In [6]:
import paddle
import numpy as np

# train on default dynamic graph mode
linear = paddle.nn.Linear(10, 10)
scheduler = paddle.optimizer.lr.LinearWarmup(
        learning_rate=0.5, warmup_steps=20, start_lr=0, end_lr=0.5, verbose=True)
sgd = paddle.optimizer.SGD(learning_rate=scheduler, parameters=linear.parameters())
for epoch in range(20):
    for batch_id in range(2):
        x = paddle.uniform([10, 10])
        out = linear(x)
        loss = paddle.mean(out)
        loss.backward()
        sgd.step()
        sgd.clear_gradients()
        scheduler.step()    # If you update learning rate each step
  # scheduler.step()        # If you update learning rate each epoch


Epoch 0: LinearWarmup set learning rate to 0.0.
Epoch 1: LinearWarmup set learning rate to 0.025.
Epoch 2: LinearWarmup set learning rate to 0.05.
Epoch 3: LinearWarmup set learning rate to 0.075.
Epoch 4: LinearWarmup set learning rate to 0.1.
Epoch 5: LinearWarmup set learning rate to 0.125.
Epoch 6: LinearWarmup set learning rate to 0.15.
Epoch 7: LinearWarmup set learning rate to 0.175.
Epoch 8: LinearWarmup set learning rate to 0.2.
Epoch 9: LinearWarmup set learning rate to 0.225.
Epoch 10: LinearWarmup set learning rate to 0.25.
Epoch 11: LinearWarmup set learning rate to 0.275.
Epoch 12: LinearWarmup set learning rate to 0.3.
Epoch 13: LinearWarmup set learning rate to 0.325.
Epoch 14: LinearWarmup set learning rate to 0.35.
Epoch 15: LinearWarmup set learning rate to 0.375.
Epoch 16: LinearWarmup set learning rate to 0.4.
Epoch 17: LinearWarmup set learning rate to 0.425.
Epoch 18: LinearWarmup set learning rate to 0.45.
Epoch 19: LinearWarmup set learning rate to 0.475.
Epoch

In [None]:
import matplotlib.pyplot as plt

import paddle
from paddlenlp.transformers import *

'''
__all__ = [
    'LinearDecayWithWarmup',
    'ConstScheduleWithWarmup',
    'CosineDecayWithWarmup',
    'PolyDecayWithWarmup',
    'CosineAnnealingWithWarmupDecay',
    'LinearAnnealingWithWarmupDecay',
]
'''

linear = paddle.nn.Linear(10, 10)
lr, max_steps = 5e-5, 1000
# 学习率预热比例
warmup_proportion = 0.1
# 学习率衰减比例
decay_proportion = 0.3

# 权重衰减系数，类似模型正则项策略，避免模型过拟合
weight_decay = 0.01

step=list(range(1, max_steps+1))

# 验证1 LinearDecayWithWarmup(learning_rate, total_steps, warmup, last_epoch=- 1, verbose=False)
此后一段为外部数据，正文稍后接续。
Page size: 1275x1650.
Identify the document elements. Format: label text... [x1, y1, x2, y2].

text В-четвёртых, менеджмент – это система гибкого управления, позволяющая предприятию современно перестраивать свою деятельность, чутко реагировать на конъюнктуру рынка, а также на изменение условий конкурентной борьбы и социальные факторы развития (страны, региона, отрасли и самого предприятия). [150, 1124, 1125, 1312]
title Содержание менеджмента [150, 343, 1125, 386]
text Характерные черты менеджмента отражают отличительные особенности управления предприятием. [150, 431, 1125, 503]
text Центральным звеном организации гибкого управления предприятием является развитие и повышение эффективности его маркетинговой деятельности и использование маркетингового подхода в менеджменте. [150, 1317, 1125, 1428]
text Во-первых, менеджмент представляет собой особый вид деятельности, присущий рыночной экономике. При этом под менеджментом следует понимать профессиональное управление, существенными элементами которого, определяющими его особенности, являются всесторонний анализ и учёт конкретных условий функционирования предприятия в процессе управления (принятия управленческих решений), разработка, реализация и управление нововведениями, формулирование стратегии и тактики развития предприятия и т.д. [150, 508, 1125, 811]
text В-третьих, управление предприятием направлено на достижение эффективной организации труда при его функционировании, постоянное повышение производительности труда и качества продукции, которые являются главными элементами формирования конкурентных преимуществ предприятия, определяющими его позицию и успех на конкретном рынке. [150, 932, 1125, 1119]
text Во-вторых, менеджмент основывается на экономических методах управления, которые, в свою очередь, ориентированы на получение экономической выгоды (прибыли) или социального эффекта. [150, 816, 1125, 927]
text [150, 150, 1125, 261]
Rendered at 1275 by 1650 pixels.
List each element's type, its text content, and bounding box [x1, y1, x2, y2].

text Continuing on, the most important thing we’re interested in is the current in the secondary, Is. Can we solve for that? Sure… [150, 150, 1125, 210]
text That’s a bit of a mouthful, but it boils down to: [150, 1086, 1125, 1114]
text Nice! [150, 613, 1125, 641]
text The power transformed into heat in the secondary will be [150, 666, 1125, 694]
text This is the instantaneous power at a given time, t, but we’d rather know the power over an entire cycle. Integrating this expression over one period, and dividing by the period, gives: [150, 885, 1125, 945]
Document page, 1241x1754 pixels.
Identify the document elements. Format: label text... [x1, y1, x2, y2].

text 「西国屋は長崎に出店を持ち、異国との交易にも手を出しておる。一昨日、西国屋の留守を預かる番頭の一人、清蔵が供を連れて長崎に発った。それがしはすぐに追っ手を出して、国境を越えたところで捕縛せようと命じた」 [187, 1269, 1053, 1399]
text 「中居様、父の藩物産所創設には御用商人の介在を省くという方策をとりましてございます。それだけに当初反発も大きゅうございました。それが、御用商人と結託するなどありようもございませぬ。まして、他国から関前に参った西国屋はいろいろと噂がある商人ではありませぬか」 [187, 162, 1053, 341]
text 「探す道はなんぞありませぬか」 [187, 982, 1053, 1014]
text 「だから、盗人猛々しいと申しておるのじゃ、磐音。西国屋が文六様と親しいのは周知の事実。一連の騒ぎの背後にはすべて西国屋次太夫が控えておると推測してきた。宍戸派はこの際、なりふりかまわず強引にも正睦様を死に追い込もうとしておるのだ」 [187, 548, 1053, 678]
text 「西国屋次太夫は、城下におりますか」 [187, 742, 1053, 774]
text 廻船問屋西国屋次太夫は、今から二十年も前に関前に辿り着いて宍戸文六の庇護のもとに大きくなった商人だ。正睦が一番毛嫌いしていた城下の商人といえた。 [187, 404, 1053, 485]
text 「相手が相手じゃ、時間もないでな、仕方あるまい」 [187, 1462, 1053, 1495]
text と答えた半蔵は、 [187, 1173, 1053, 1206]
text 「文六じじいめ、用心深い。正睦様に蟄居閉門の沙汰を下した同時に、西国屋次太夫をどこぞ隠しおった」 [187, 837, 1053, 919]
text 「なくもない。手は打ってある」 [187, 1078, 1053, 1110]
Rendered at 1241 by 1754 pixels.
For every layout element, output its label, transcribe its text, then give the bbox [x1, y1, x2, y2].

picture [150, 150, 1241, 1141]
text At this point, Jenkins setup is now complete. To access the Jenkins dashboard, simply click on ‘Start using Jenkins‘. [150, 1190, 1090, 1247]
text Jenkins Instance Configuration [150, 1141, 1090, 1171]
lr_scheduler1 = LinearDecayWithWarmup(learning_rate=lr, total_steps=max_steps, warmup=warmup_proportion)
adam1 = paddle.optimizer.AdamW(lr_scheduler1,
                       parameters=linear.parameters(),
                       weight_decay=0.01)
learning_rate1 = []
for i in step:
    adam1.step()
    learning_rate1.append(adam1.get_lr())
    lr_scheduler1.step()

# 验证2 ConstScheduleWithWarmup(learning_rate, warmup, total_steps=None, last_epoch=- 1, verbose=False)

lr_scheduler2 = ConstScheduleWithWarmup(learning_rate=lr, total_steps=max_steps, warmup=warmup_proportion)
adam2 = paddle.optimizer.AdamW(lr_scheduler2,
                       parameters=linear.parameters(),
                       weight_decay=0.01)
learning_rate2 = []
for i in step:
    adam2.step()
    learning_rate2.append(adam2.get_lr())
    lr_scheduler2.step()

# 验证3 CosineDecayWithWarmup(learning_rate, total_steps, warmup, with_hard_restarts=False, num_cycles=None, last_epoch=- 1, verbose=False)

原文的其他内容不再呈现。